The Invisible Man cost just $7 million to make, a price point that’s comfortable for both Whannell, whose career was launched with the independent Saw, and Blumhouse Films, the horror hit factory which produced Whannell’s previous monster effort. Blumhouse has also just come aboard The Wolf Man, after head honcho Jason Blum told us a few weeks ago that his shop was not yet involved.
The Wolf Man was announced earlier this year, with Gosling attached as star and producer but no script or director in the loop at the time. Whannell will write a treatment for the film, based on his own original idea as well as the 1941 Universal classic starring Lon Chaney Jr., with Lauren Schuker Blum and Rebecca Angelo set to take his premise and flesh it out into a full screenplay.
Whannell’s take on The Invisible Man was brilliantly conceived, making the idea of an unseen stalker relevant to the current social climate and the #MeToo movement while retaining some of the traditional elements of the H.G. Wells novel and the 1935 movie adapted from it.
Whannell is quite comfortable working with the Blumhouse team, having collaborated with the company on a number of previous projects such as all four entries in the Insidious franchise and his well-received 2018 sci-fi effort Upgrade. Whannell was also attached earlier this year to a long-developing remake of Escape from New York, although the status of that project is unknown.
Following Universal’s attempt to relaunch its Classic Monsters in their own shared universe with 2017’s disastrous The Mummy, Whannell’s standalone take on The Invisible Man was a breath of fresh thematic air as well as a genuinely unnerving thriller. While the “Dark Universe” concept has been shelved, Universal and Blumhouse are working with director Karyn Kusama (The Invitation) on a new version of Dracula and is still apparently developing a remake of Bride of Frankenstein.

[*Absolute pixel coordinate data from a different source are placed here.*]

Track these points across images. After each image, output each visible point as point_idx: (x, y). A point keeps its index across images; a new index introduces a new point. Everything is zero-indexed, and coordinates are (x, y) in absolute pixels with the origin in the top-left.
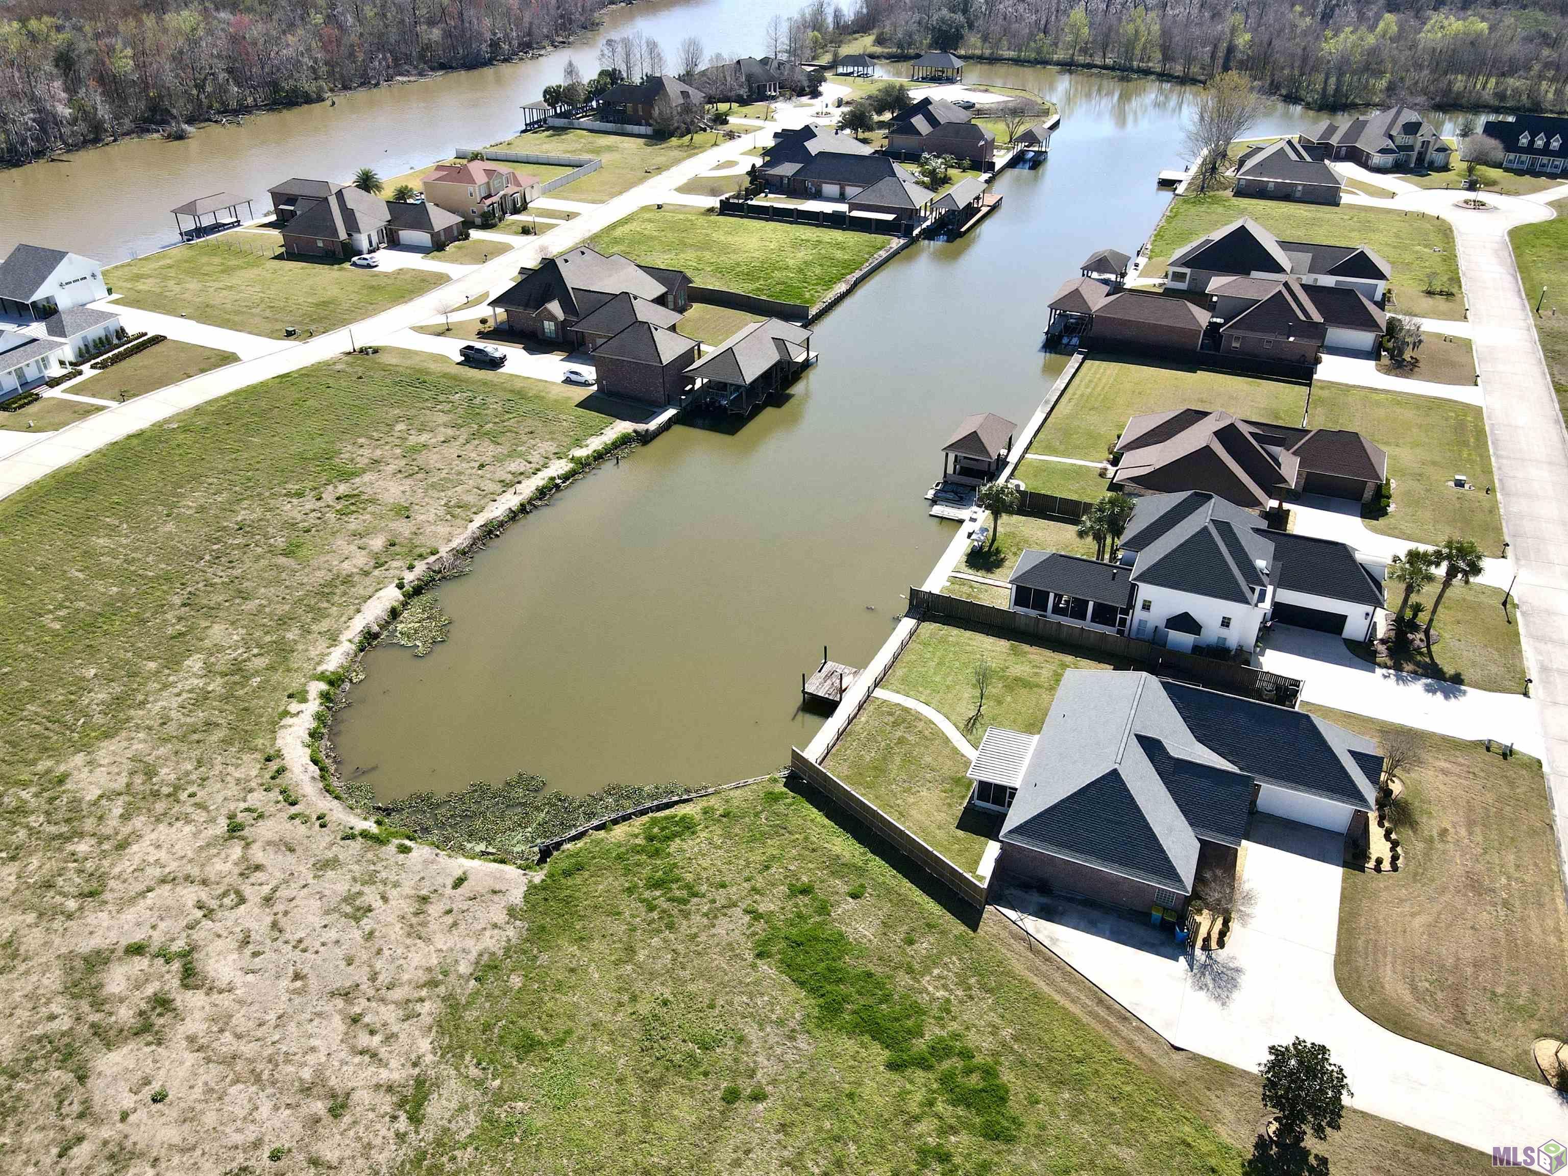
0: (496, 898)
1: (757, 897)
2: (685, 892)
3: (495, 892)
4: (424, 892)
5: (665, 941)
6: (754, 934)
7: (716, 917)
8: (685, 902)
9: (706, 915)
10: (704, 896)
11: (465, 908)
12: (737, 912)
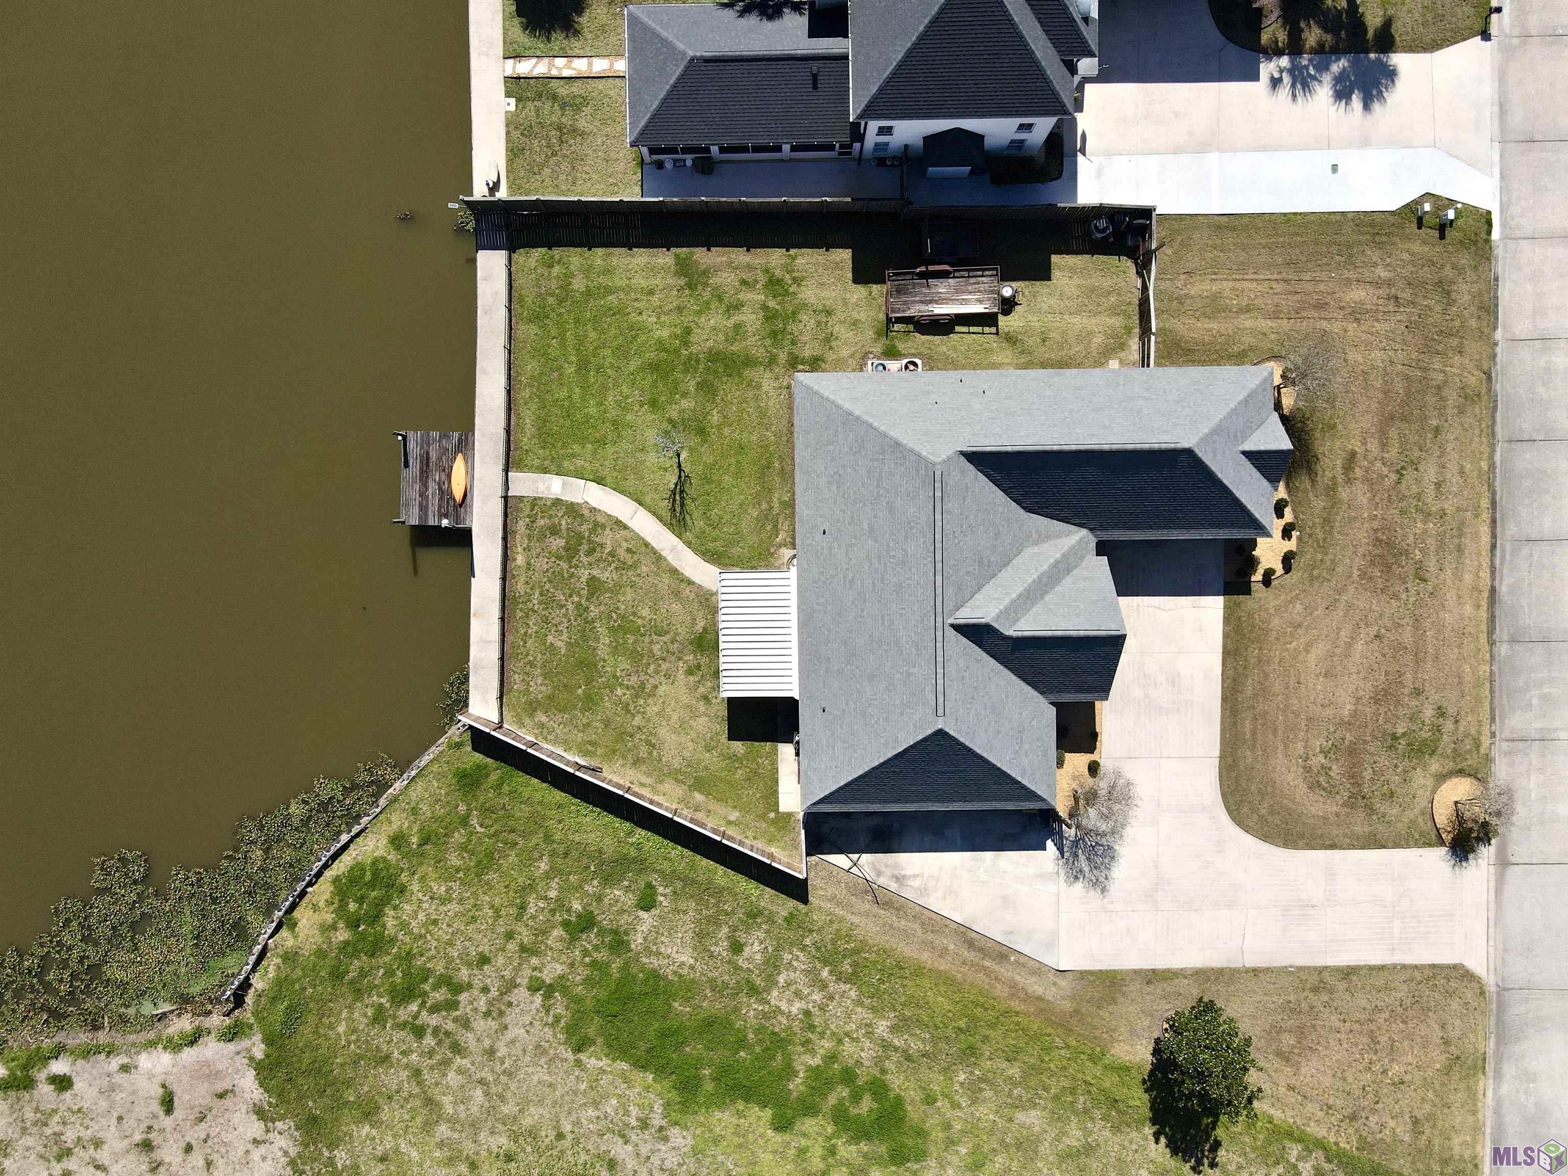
0: (227, 1102)
1: (534, 961)
2: (444, 990)
3: (221, 1096)
4: (138, 1137)
5: (460, 1071)
6: (557, 1019)
7: (501, 1013)
8: (452, 1005)
9: (487, 1014)
10: (470, 986)
11: (203, 1136)
12: (521, 994)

Universal’s last riff on its famous lycanthrope was 2010’s The Wolfman, a high-budget effort directed by Joe Johnston and starring Benicio Del Toro, Emily Blunt, Anthony Hopkins and Hugo Weaving. A more or less straight remake of the 1941 film, the picture was an expensive flop, earning $142 million worldwide against a production price tag of $150 million (the film did notch a record seventh and final Oscar for makeup legend Rick Baker, so that’s something).